Open AccessPremature Senescence of T-cells Favors Bone Loss During Osteolytic Diseases. A New Concern in the Osteoimmunology Arena
Author(s) -
Luis González-Osuna,
Alfredo Sierra-Cristancho,
Carolina Rojas,
Emilio A. Cafferata,
Samanta MelgarRodríguez,
Angélica M. Cárdenas,
Rolando Vernal
Publication year - 2021
Publication title -
aging and disease
Language(s) - English
Resource type - Journals
SCImago Journal Rank - 1.808
H-Index - 54
ISSN - 2152-5250
DOI - 10.14336/ad.2021.0110
Subject(s) - immunology , rankl , medicine , osteoimmunology , t cell , cd28 , mesenchymal stem cell , cancer research , biology , immune system , receptor , pathology , activator (genetics)

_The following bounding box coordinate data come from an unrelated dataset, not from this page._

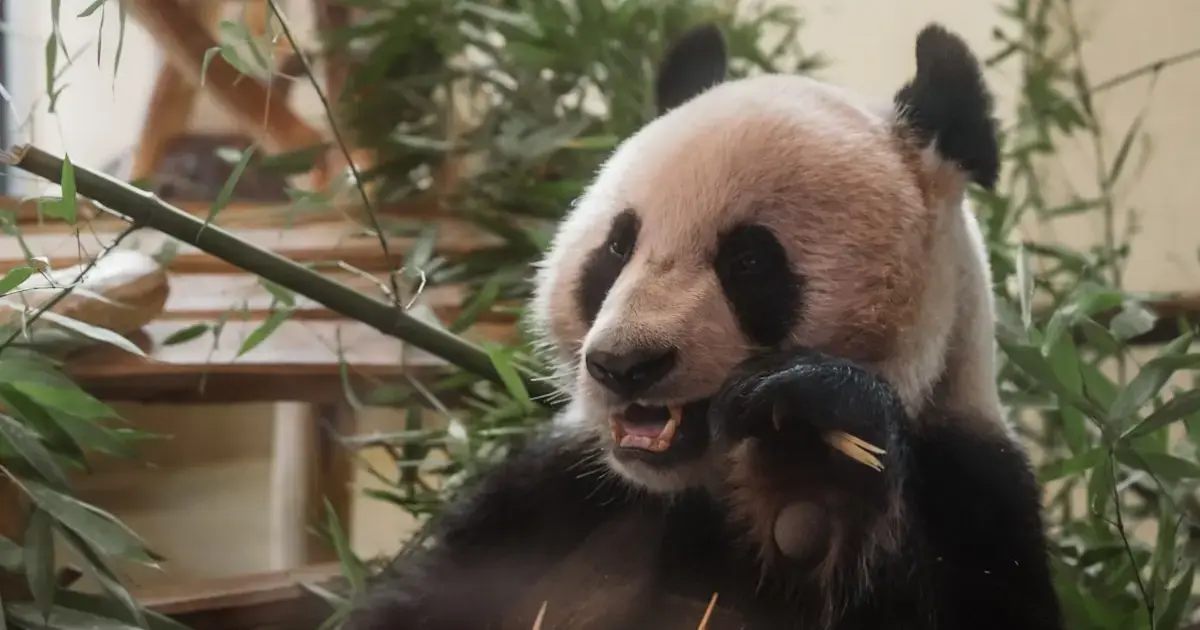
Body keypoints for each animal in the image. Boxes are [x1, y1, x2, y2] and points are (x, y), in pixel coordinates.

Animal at [343, 22, 1064, 630]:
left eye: (748, 261)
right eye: (617, 247)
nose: (623, 365)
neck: (700, 492)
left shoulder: (974, 493)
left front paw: (815, 480)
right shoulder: (551, 496)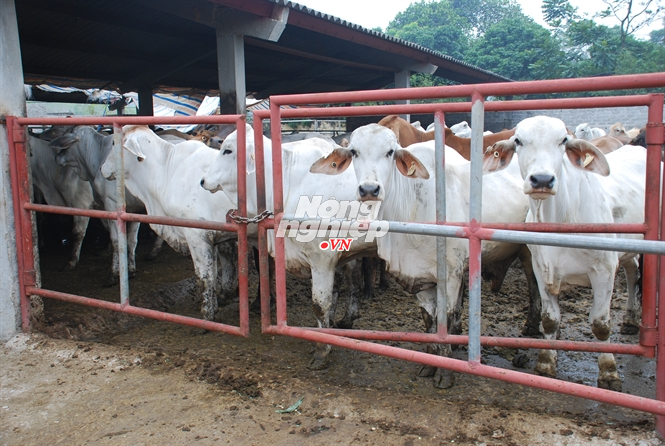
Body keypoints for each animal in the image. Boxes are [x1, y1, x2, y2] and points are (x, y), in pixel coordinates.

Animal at [51, 126, 165, 286]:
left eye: (67, 143)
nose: (56, 158)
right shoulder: (134, 210)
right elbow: (131, 241)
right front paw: (131, 270)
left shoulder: (110, 205)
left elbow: (116, 241)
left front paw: (113, 275)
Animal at [100, 126, 238, 320]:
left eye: (113, 142)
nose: (102, 168)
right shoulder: (217, 236)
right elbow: (219, 267)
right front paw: (219, 301)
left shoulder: (197, 235)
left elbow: (205, 276)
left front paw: (207, 315)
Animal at [200, 125, 377, 369]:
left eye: (227, 150)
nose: (202, 180)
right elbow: (344, 286)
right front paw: (339, 324)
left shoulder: (322, 257)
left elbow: (320, 303)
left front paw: (322, 349)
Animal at [309, 124, 540, 389]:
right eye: (354, 151)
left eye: (390, 152)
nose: (369, 189)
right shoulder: (419, 275)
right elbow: (429, 319)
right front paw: (430, 361)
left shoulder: (450, 274)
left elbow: (445, 319)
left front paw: (446, 371)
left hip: (532, 252)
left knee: (535, 286)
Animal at [483, 115, 647, 391]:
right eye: (519, 141)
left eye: (563, 140)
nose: (541, 180)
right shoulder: (541, 267)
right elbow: (550, 319)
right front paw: (546, 362)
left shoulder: (603, 270)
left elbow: (600, 325)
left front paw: (609, 373)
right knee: (632, 270)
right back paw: (631, 319)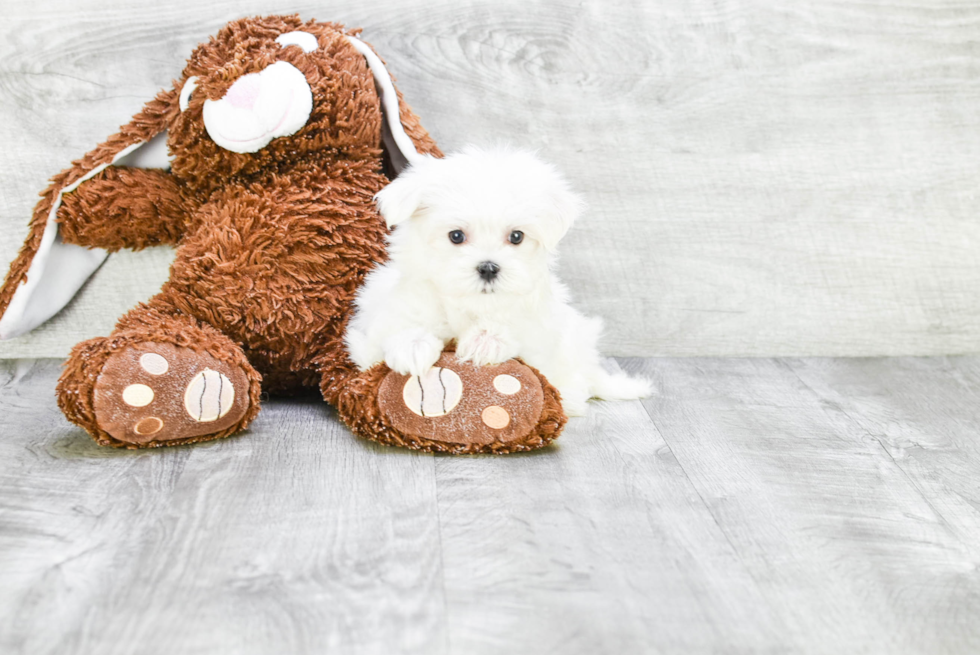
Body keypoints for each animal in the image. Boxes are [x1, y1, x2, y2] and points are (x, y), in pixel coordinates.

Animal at [344, 147, 652, 418]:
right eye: (456, 236)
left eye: (516, 236)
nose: (489, 268)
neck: (471, 305)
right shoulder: (391, 310)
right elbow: (400, 325)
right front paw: (413, 346)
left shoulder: (541, 327)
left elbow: (517, 326)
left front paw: (485, 341)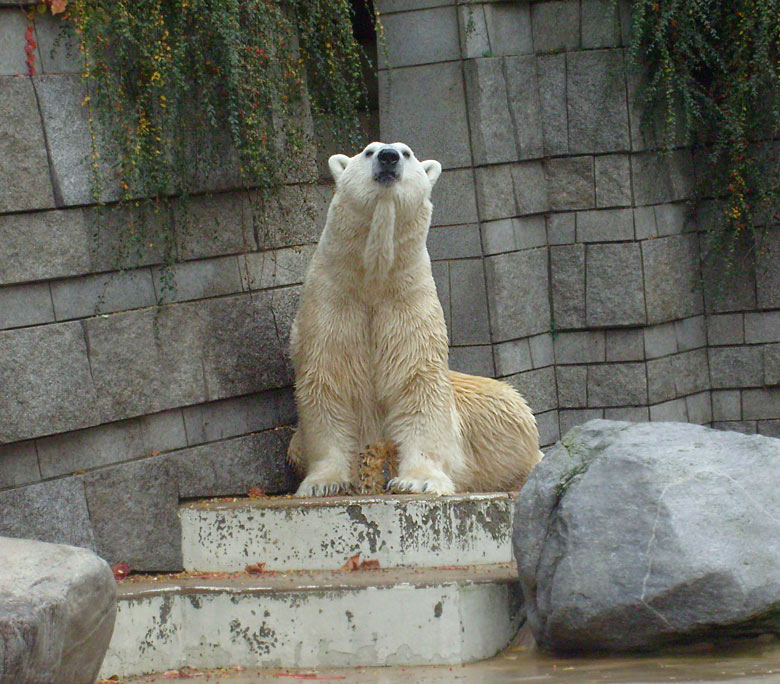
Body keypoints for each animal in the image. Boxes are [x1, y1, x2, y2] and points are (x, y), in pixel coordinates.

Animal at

Cellular senescence is a biological process triggered in response to time-accumulated DNA damage, which prioritizes cell survival over cell function. Particularly, senescent T lymphocytes can be generated prematurely during chronic inflammatory diseases regardless of chronological aging. These senescent T lymphocytes are characterized by the loss of CD28 expression, a co-stimulatory receptor that mediates antigen presentation and effective T-cell activation. An increased number of premature senescent CD4 + CD28 - T lymphocytes has been frequently observed in osteolytic diseases, including rheumatoid arthritis, juvenile idiopathic arthritis, ankylosing spondylitis, osteopenia, osteoporosis, and osteomyelitis. Indeed, CD4 + CD28 - T lymphocytes produce higher levels of osteoclastogenic molecular mediators directly related to pathologic bone loss, such as tumor necrosis factor (TNF)-α, interleukin (IL)-17A, and receptor-activator of nuclear factor κB ligand (RANKL), as compared with regular CD4 + CD28 + T lymphocytes. In addition, premature senescent CD8 + CD28 - T lymphocytes have been negatively associated with bone healing and regeneration by inhibiting osteoblast differentiation and mesenchymal stromal cell survival. Therefore, accumulated evidence supports the role of senescent T lymphocytes in osteoimmunology. Moreover, premature senescence of T-cells seems to be associated with the functional imbalance between the osteolytic T-helper type-17 (Th17) and bone protective T regulatory (Treg) lymphocytes, as well as the phenotypic instability of Treg lymphocytes responsible for its trans-differentiation into RANKL-producing exFoxp3Th17 cells, a key cellular phenomenon directly related to bone loss. Herein, we present a framework for the understanding of the pathogenic characteristics of T lymphocytes with a premature senescent phenotype; and particularly, we revise and discuss their role in the osteoimmunology of osteolytic diseases.